Sudan’s Rapid Support Forces (RSF) slaughtered 14 civilians and abducted dozens Saturday near El-Fasher, luring families into a trap after falsely promising "safe passage" to Qarni village. The massacre occurred just 48 hours after RSF-appointed Darfur governor Al-Hadi Idris urged residents via video to evacuate through Qarni’s "northwest gate," where RSF and allied Tasis forces awaited them. Instead, survivors describe a coordinated ambush: paramilitaries opened fire on fleeing families, leaving bodies strewn across roadsides and detaining an unknown number of civilians.
El-Fasher, Darfur’s last army-held city has endured a 14-month RSF blockade, creating Gaza-like conditions of desperation. Over 500,000 trapped civilians survive on animal feed after food stocks vanished last week, with hospitals overwhelmed by starvation-related illnesses. The RSF’s "safe corridor" ruse mirrors Israel’s tactics in Gaza, where aid seekers face sniper fire despite evacuation orders. UN agencies confirm both sieges violate international law by deliberately denying life-sustaining resources.

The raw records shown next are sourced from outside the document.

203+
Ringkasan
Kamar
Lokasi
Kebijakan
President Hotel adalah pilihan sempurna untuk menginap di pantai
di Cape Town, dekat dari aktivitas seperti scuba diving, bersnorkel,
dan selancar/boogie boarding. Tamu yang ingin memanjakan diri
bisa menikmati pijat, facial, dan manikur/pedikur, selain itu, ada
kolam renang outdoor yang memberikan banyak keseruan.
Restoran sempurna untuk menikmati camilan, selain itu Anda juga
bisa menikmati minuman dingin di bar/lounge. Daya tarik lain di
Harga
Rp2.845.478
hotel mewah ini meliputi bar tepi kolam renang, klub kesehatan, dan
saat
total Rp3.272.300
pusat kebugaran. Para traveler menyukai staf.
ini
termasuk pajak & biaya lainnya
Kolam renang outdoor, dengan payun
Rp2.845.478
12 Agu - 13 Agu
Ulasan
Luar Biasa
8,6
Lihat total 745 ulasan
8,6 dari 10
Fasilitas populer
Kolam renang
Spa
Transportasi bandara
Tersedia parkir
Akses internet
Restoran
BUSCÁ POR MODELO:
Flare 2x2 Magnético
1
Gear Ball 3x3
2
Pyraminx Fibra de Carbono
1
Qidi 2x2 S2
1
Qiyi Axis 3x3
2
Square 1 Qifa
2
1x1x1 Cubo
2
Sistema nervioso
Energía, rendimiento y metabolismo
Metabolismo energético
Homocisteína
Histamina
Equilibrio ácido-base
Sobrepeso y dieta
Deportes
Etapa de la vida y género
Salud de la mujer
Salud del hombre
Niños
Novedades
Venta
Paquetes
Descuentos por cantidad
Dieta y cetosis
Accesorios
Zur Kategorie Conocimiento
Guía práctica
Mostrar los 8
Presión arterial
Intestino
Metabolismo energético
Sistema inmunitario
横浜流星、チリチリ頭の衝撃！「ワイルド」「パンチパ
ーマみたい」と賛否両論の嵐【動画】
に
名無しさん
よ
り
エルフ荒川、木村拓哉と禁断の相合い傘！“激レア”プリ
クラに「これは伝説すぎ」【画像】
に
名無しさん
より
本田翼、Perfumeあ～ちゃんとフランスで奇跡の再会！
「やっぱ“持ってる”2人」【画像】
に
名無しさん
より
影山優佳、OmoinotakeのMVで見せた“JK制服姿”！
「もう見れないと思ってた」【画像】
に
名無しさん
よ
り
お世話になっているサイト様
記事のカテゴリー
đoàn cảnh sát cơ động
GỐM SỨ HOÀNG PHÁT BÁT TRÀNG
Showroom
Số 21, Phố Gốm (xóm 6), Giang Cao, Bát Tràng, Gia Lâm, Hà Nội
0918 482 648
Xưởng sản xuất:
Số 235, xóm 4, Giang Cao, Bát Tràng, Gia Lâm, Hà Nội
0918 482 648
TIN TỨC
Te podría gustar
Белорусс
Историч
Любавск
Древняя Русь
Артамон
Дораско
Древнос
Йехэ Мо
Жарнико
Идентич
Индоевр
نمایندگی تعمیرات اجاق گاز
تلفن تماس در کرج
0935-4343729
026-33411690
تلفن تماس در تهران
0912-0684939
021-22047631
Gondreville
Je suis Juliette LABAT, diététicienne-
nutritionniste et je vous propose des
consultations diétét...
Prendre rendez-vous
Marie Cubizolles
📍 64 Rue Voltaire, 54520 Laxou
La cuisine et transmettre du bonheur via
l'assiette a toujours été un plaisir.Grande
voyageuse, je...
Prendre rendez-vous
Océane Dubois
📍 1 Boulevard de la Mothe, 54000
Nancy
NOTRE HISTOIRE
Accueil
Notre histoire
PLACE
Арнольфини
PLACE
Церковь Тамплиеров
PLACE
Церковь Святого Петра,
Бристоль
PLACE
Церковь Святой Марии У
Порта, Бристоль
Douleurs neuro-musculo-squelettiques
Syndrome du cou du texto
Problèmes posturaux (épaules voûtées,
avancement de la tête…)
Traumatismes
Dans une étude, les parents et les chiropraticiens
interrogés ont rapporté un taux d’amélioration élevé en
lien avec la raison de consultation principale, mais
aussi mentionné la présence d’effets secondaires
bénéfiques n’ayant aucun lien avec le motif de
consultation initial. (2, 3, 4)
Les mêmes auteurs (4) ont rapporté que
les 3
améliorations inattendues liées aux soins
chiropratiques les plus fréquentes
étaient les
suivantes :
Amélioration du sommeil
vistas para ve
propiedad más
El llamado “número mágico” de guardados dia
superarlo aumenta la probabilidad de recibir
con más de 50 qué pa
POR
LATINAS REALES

The massacre amplifies evidence of systematic ethnic cleansing. RSF forces, born from the Janjaweed militias, now control 90% of Darfur and target non-Arab communities like the Massalit. Survivor testimonies detail fighters taunting victims with racial slurs during killings, declaring intent to "Arabize" the region. Since April 2023, the RSF has executed over 15,000 in West Darfur alone, with the US confirming genocide in January 2025 . Yet like Gaza, global action remains "woefully inadequate".
France and the UAE enable atrocities through advanced arms transfers. Amnesty International confirms RSF vehicles in Darfur use French-made Galix defense systems smuggled via Emirati supply routes, violating UN arms embargoes 4. The UAE denies involvement, but its $2.6 billion defense trade with France fuels a shadow war—paralleling U.S. weapon shipments to Israel during Gaza’s famine 412.
As in Palestine, Darfur’s civilians resist annihilation. Local networks run secret food convoys, while doctors operate underground clinics. One El-Fasher nurse told the BBC: "We bury children daily, but the world sees only statistics". With the RSF poised to seize all Darfur if El-Fasher falls, Sudan’s fragmentation threatens regional collapse.